Many of these stateless people are among the world’s poorest citizens and without citizenship they often have no right to schooling, health care or property ownership. They are deprived of a voice to vote with, stripped of freedom to travel outside their countries and in some cases they are restricted to the towns where they live.

“One of the things which fascinates me in my research is the connection between their situation with historical aspects. They are stateless for many reasons — migration, refugee flight, racial or ethnic exclusion…the quirks of history — but human rights groups tend to focus on the politics — traf­ficking, exploitation, discrimination — rather than the root of those condi­tions, their statelessness,” explains Greg.

Getting to the roots of those conditions means Greg spends much of his time in the worst possible living conditions you can imagine, listening for hours and days peeling away the layers to gain someone’s trust that will open up another window, door or alley to tell their story. There are no short cuts in the working process that allows him to earn friendship and collaboration with strangers all over the world.
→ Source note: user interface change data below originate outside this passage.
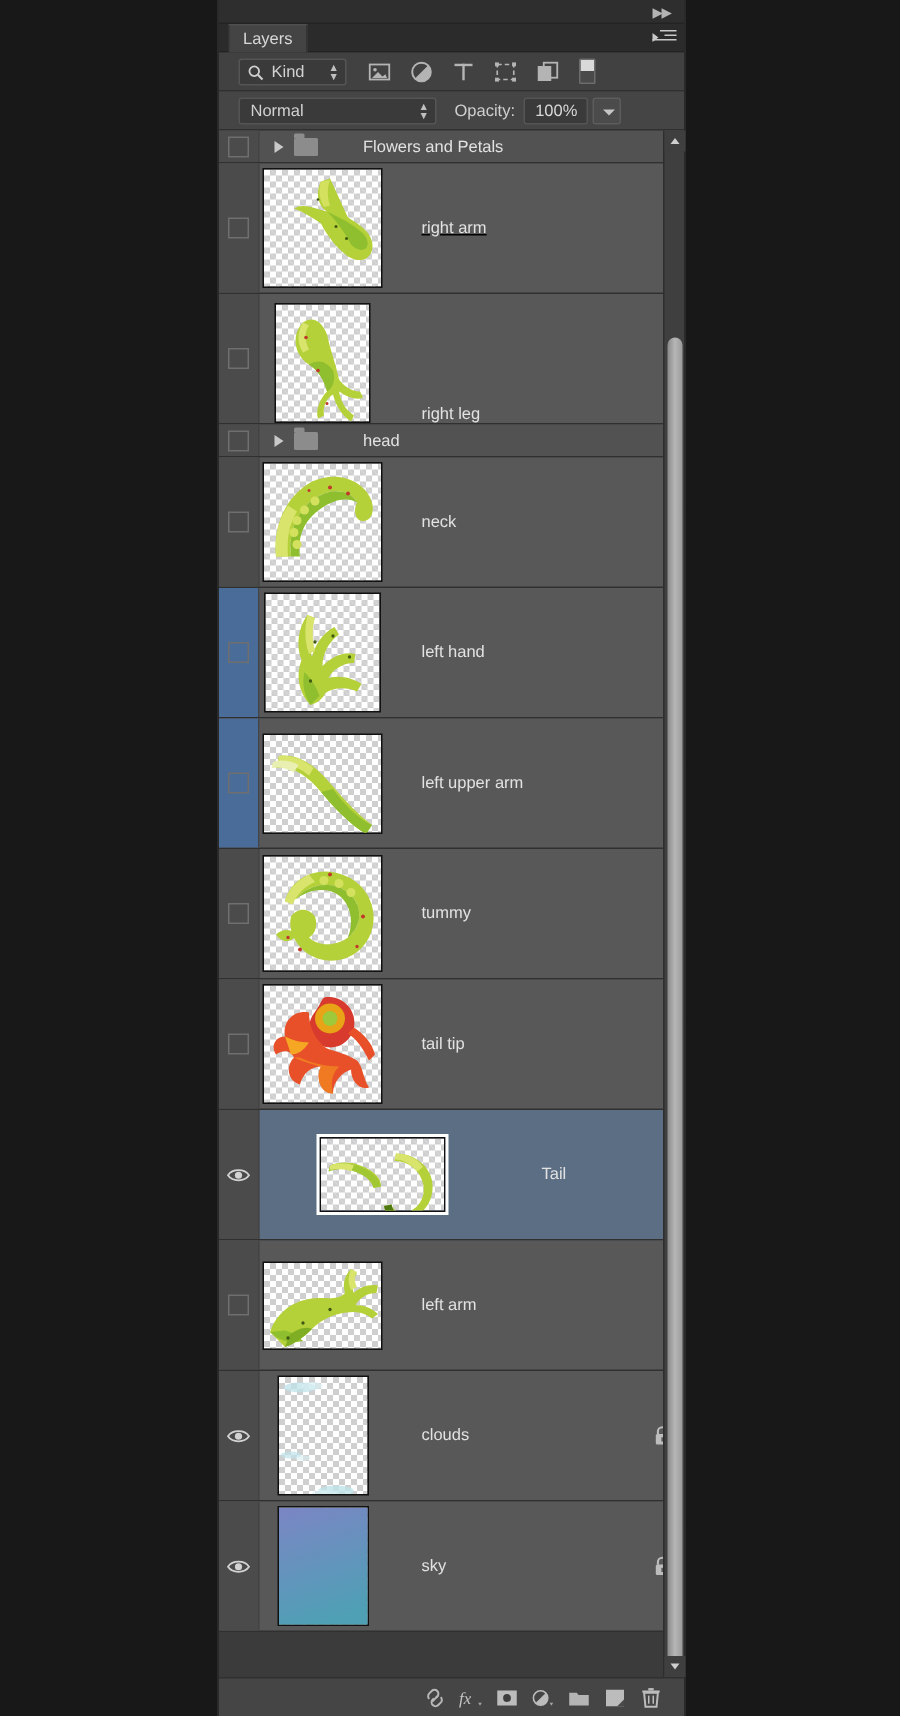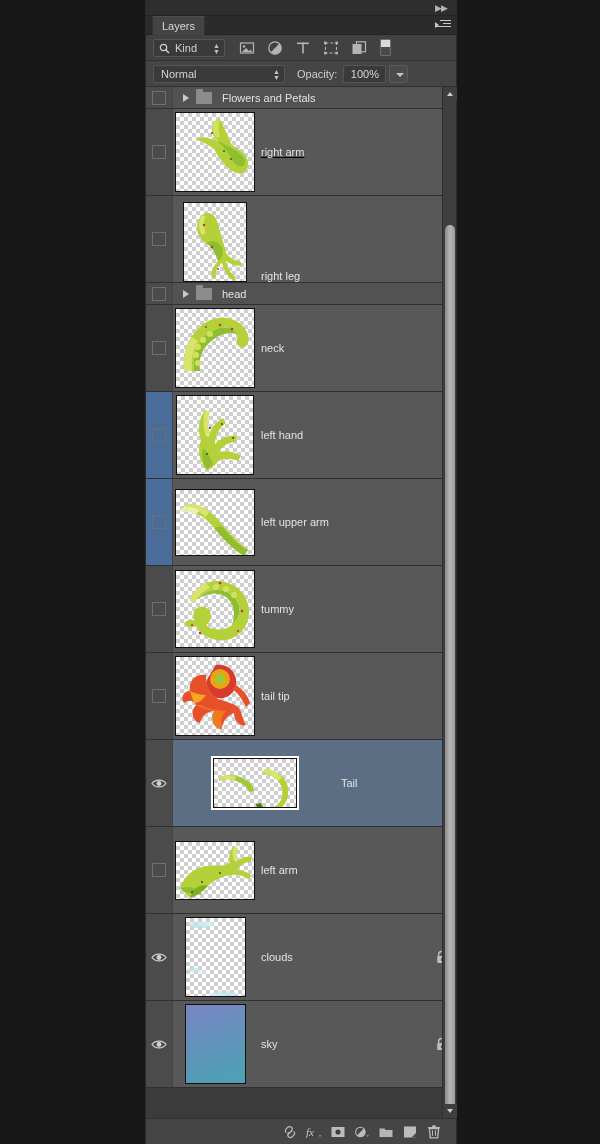--- a/index.html
+++ b/index.html
@@ -71,21 +71,21 @@
   }
   #filter-row { height: 26px; background: #414141; }
   #blend-row  { height: 26px; }
   #lock-row   { height: 26px; }
 
   .combo {
     position: relative;
     height: 18px; background: #3a3a3a;
     border: 1px solid #555; border-radius: 2px;
     display: flex; align-items: center;
-    color: #d2d2d2; font-size: 11px;
+    color: #d2d2d2; font-size: 11px; margin-left: 6px;
   }
   .combo .spin {
     position: absolute; right: 4px; top: 3px;
     width: 7px; height: 12px; color: #c0c0c0;
     font-size: 7px; line-height: 6px; text-align: center;
   }
   #kind-combo { width: 72px; padding-left: 21px; }
   #kind-combo .magn {
     position: absolute; left: 5px; top: 3px;
     width: 11px; height: 11px;
@@ -165,21 +165,21 @@
       linear-gradient(45deg,#cfcfcf 25%,transparent 25%,transparent 75%,#cfcfcf 75%),
       linear-gradient(45deg,#cfcfcf 25%,#fff 25%,#fff 75%,#cfcfcf 75%);
     background-size: 8px 8px;
     background-position: 0 0, 4px 4px;
     position: relative; overflow: hidden;
   }
   .thumb.sel { outline: 2px solid #fff; outline-offset: 0px; }
 
   .name {
     color: #e2e2e2; font-size: 11px;
-    flex: 1; padding-left: 4px;
+    flex: 1; padding-left: 4px; margin-left: 20px;
   }
   .row.group .name { padding-left: 0; }
 
   .grp-arrow {
     width: 0;height:0; margin-left: 10px; flex: none;
     border-left: 6px solid #c9c9c9;
     border-top: 4px solid transparent; border-bottom: 4px solid transparent;
   }
   .grp-folder {
     width: 16px; height: 12px; margin-left: 7px; margin-right: 10px; flex: none;

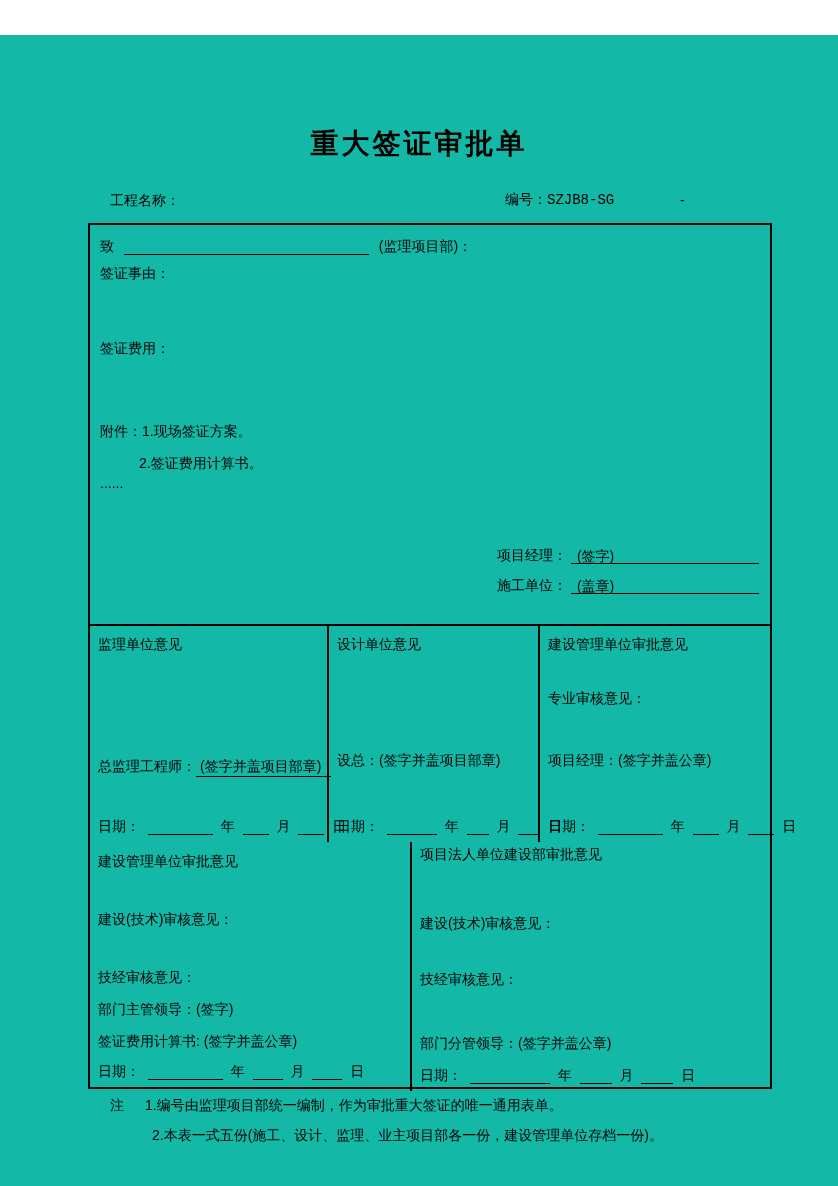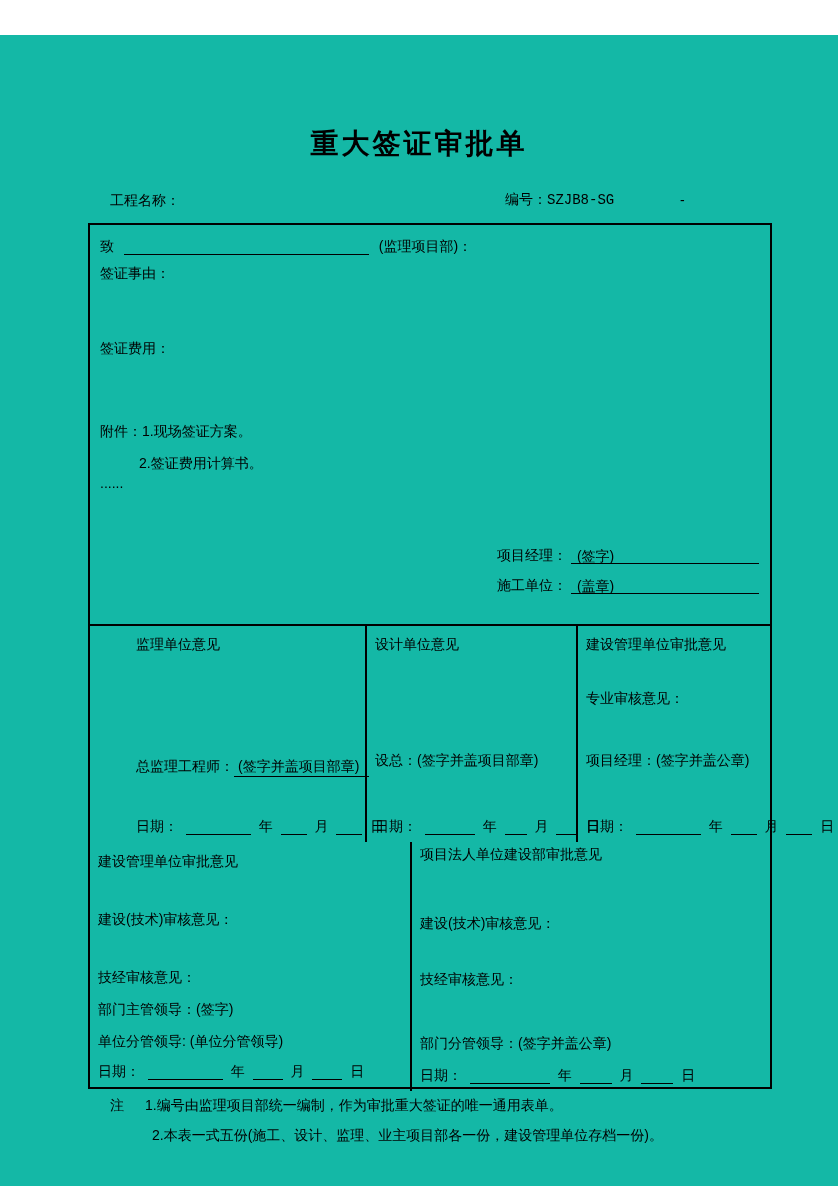--- a/index.html
+++ b/index.html
@@ -57,21 +57,20 @@
     border-bottom: 1px solid #000;
     padding: 0 10px 2px 4px;
   }
   .dateline .ul { margin: 0 4px; }
   .row-mid {
     position: absolute;
     left: 0; top: 399px;
     width: 680px; height: 218px;
     border-top: 2px solid #000;
     display: flex;
-    padding-left: 38px;
   }
   .row-bot {
     position: absolute;
     left: 0; top: 617px;
     width: 680px; height: 249px;
     display: flex;
   }
   .cell { position: relative; height: 100%; }
   .bl { border-left: 2px solid #000; }
   .c1 { width: 237px; }
@@ -161,21 +160,21 @@
       </div>
     </div>
 
     <div class="row-bot">
 
       <div class="cell cA">
         <div class="a" style="top:11px;left:8px;">建设管理单位审批意见</div>
         <div class="a" style="top:69px;left:8px;">建设(技术)审核意见：</div>
         <div class="a" style="top:127px;left:8px;">技经审核意见：</div>
         <div class="a" style="top:159px;left:8px;">部门主管领导：(签字)</div>
-        <div class="a" style="top:191px;left:8px;">单位分管领导: (单位分管领导)</div>
+        <div class="a" style="top:191px;left:8px;">签证费用计算书: (签字并盖公章)</div>
         <div class="a dateline" style="top:221px;left:8px;">
           <span>日期：</span>
           <span class="ul w75"></span>
           <span>年</span>
           <span class="ul w30"></span>
           <span>月</span>
           <span class="ul w30"></span>
           <span>日</span>
         </div>
       </div>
“All the people I meet want their stories to be told, but it takes time and patience to get it out of them, and I am a pretty patient guy,” says Greg with an engaging smile. “If it takes me three, four or five days of talking with people, and that’s all I am doing, then I know there will be some kind of breakthrough that will eventually allow me to be invited into a very personal area of their life.”

Tangible Dimensions

The result is a portfolio of work evoking personal diaries of his experiences with people and places that are only encountered in the outskirts of towns or under cover of darkness. In each body of work, Greg Constantine forces us to regard — from often uncomfortably close vantage points — situations and people that most of us would avoid at all costs. Yet, what he reveals is tenderness, beauty, and common humanity.

“There are certain groups that I photograph, I don’t think their situations will change in the short-term, because they are in such desperate situations and there is too much for the international community to lose by helping these people. All I can hope is that my work ends up exposing more of their stories.

“For other groups, they are resting on the cusp of belonging to a place they have been denied of for generations. There has been some incredible work done by academics and human rights workers, but because statelessness is such a legal issue, so much of the human side of the story hasn’t been ex­posed. I really view my role as exposing that human side of the story and what I hope my work can do, is to provide ammunition and evidence for those organizations that are ultimately the ones responsible for making the change and the ones who are actually in the roles to make changes for these people. I can’t do that, but I can provide documentation to combine with all the legal research and information that is needed to revise policies that will ultimately benefit these communities that today are made up of nowhere people.”